Dataset entries:

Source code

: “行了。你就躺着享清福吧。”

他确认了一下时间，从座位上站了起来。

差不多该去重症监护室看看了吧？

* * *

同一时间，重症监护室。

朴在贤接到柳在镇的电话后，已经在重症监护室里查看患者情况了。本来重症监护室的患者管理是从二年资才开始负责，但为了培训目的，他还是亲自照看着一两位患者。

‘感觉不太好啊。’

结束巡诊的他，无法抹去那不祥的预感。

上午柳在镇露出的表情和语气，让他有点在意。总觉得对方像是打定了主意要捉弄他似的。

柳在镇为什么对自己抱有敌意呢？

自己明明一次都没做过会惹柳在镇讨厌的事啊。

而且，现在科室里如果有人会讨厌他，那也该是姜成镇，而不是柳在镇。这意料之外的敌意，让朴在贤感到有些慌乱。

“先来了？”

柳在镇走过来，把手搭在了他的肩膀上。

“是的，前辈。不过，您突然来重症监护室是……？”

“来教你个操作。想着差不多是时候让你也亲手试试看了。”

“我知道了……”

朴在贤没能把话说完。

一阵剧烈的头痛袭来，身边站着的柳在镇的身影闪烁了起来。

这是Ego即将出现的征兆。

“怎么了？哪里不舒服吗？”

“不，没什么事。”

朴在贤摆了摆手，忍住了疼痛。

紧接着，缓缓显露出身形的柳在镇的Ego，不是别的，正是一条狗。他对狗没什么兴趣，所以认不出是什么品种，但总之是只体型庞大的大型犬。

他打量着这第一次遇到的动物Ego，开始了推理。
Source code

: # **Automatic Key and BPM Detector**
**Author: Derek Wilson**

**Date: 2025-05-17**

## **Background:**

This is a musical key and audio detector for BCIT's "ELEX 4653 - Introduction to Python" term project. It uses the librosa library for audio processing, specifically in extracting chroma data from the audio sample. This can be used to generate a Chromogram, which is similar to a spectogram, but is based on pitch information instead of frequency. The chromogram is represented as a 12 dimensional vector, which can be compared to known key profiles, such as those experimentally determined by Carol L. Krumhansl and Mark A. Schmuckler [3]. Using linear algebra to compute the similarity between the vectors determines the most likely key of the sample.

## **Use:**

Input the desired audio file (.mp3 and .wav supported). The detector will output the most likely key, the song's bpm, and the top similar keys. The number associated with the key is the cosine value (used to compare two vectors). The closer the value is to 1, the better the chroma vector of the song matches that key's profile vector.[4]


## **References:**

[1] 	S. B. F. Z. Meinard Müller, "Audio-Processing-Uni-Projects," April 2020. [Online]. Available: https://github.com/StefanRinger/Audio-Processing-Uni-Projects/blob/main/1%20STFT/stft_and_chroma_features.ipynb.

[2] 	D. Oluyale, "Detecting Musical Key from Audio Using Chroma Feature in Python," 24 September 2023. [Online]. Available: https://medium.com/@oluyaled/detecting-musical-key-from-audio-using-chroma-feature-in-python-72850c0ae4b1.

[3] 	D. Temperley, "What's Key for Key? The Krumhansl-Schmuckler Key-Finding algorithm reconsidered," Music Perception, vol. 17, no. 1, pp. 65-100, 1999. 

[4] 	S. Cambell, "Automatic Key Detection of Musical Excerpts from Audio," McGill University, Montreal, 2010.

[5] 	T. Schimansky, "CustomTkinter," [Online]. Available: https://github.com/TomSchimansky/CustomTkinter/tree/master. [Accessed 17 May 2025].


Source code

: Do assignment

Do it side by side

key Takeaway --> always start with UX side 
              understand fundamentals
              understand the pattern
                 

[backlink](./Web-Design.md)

Instructions to follow:
A complete, exact repeat of the records is the required answer.

Problem solution:
Source code

: “行了。你就躺着享清福吧。”

他确认了一下时间，从座位上站了起来。

差不多该去重症监护室看看了吧？

* * *

同一时间，重症监护室。

朴在贤接到柳在镇的电话后，已经在重症监护室里查看患者情况了。本来重症监护室的患者管理是从二年资才开始负责，但为了培训目的，他还是亲自照看着一两位患者。

‘感觉不太好啊。’

结束巡诊的他，无法抹去那不祥的预感。

上午柳在镇露出的表情和语气，让他有点在意。总觉得对方像是打定了主意要捉弄他似的。

柳在镇为什么对自己抱有敌意呢？

自己明明一次都没做过会惹柳在镇讨厌的事啊。

而且，现在科室里如果有人会讨厌他，那也该是姜成镇，而不是柳在镇。这意料之外的敌意，让朴在贤感到有些慌乱。

“先来了？”

柳在镇走过来，把手搭在了他的肩膀上。

“是的，前辈。不过，您突然来重症监护室是……？”

“来教你个操作。想着差不多是时候让你也亲手试试看了。”

“我知道了……”

朴在贤没能把话说完。

一阵剧烈的头痛袭来，身边站着的柳在镇的身影闪烁了起来。

这是Ego即将出现的征兆。

“怎么了？哪里不舒服吗？”

“不，没什么事。”

朴在贤摆了摆手，忍住了疼痛。

紧接着，缓缓显露出身形的柳在镇的Ego，不是别的，正是一条狗。他对狗没什么兴趣，所以认不出是什么品种，但总之是只体型庞大的大型犬。

他打量着这第一次遇到的动物Ego，开始了推理。
Source code

: # **Automatic Key and BPM Detector**
**Author: Derek Wilson**

**Date: 2025-05-17**

## **Background:**

This is a musical key and audio detector for BCIT's "ELEX 4653 - Introduction to Python" term project. It uses the librosa library for audio processing, specifically in extracting chroma data from the audio sample. This can be used to generate a Chromogram, which is similar to a spectogram, but is based on pitch information instead of frequency. The chromogram is represented as a 12 dimensional vector, which can be compared to known key profiles, such as those experimentally determined by Carol L. Krumhansl and Mark A. Schmuckler [3]. Using linear algebra to compute the similarity between the vectors determines the most likely key of the sample.

## **Use:**

Input the desired audio file (.mp3 and .wav supported). The detector will output the most likely key, the song's bpm, and the top similar keys. The number associated with the key is the cosine value (used to compare two vectors). The closer the value is to 1, the better the chroma vector of the song matches that key's profile vector.[4]


## **References:**

[1] 	S. B. F. Z. Meinard Müller, "Audio-Processing-Uni-Projects," April 2020. [Online]. Available: https://github.com/StefanRinger/Audio-Processing-Uni-Projects/blob/main/1%20STFT/stft_and_chroma_features.ipynb.

[2] 	D. Oluyale, "Detecting Musical Key from Audio Using Chroma Feature in Python," 24 September 2023. [Online]. Available: https://medium.com/@oluyaled/detecting-musical-key-from-audio-using-chroma-feature-in-python-72850c0ae4b1.

[3] 	D. Temperley, "What's Key for Key? The Krumhansl-Schmuckler Key-Finding algorithm reconsidered," Music Perception, vol. 17, no. 1, pp. 65-100, 1999. 

[4] 	S. Cambell, "Automatic Key Detection of Musical Excerpts from Audio," McGill University, Montreal, 2010.

[5] 	T. Schimansky, "CustomTkinter," [Online]. Available: https://github.com/TomSchimansky/CustomTkinter/tree/master. [Accessed 17 May 2025].


Source code

: Do assignment

Do it side by side

key Takeaway --> always start with UX side 
              understand fundamentals
              understand the pattern
                 

[backlink](./Web-Design.md)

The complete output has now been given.